━━━━━ SUPPLIED RECORDS
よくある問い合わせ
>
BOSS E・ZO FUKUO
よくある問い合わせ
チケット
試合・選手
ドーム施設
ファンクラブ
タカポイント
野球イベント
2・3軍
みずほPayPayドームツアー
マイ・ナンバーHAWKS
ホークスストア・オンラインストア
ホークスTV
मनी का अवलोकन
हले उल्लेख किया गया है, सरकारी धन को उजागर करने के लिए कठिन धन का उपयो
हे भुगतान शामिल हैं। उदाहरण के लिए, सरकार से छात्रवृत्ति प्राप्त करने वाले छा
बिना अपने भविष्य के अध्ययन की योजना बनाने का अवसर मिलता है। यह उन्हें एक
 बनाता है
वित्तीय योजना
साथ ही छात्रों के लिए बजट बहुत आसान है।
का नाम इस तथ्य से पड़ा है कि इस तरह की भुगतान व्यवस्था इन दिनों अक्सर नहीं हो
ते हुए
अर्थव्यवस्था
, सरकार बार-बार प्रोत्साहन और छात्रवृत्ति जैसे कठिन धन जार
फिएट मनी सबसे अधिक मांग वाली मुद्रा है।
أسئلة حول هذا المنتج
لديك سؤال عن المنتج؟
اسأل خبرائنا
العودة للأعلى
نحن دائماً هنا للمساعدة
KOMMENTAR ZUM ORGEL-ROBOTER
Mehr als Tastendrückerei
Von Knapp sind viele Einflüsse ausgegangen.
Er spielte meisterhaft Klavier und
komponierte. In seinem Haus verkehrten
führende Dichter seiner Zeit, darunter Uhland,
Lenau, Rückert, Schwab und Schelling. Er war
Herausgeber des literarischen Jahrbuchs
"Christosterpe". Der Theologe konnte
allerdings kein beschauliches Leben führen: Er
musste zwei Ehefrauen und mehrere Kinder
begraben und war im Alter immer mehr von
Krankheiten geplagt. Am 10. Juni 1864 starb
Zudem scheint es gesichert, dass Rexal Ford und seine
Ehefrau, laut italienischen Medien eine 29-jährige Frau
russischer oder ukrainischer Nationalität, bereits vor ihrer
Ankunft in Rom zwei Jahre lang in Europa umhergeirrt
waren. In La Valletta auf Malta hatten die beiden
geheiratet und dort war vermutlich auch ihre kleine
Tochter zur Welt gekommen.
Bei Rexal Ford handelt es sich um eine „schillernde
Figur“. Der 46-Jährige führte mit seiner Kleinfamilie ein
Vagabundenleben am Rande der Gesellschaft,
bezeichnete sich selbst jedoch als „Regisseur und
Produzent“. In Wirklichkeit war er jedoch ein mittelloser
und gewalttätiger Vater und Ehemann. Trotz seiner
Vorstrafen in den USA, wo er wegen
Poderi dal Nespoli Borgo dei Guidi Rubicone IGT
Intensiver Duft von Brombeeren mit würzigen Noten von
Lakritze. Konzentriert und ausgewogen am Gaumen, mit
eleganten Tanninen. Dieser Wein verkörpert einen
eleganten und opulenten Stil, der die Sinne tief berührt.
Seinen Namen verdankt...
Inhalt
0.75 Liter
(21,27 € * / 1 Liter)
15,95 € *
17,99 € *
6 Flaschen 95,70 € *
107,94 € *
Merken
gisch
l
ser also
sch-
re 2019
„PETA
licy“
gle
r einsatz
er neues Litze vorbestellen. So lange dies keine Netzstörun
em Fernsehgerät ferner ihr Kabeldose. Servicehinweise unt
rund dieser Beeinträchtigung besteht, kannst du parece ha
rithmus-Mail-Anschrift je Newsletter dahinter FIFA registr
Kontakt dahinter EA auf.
━━━━━━━━━━
DIRECTIONS
Which of the lines above hold the string "eleganten"? Pick each of them out.

EXERCISE SOLUTION
eleganten Tanninen. Dieser Wein verkörpert einen
eleganten und opulenten Stil, der die Sinne tief berührt.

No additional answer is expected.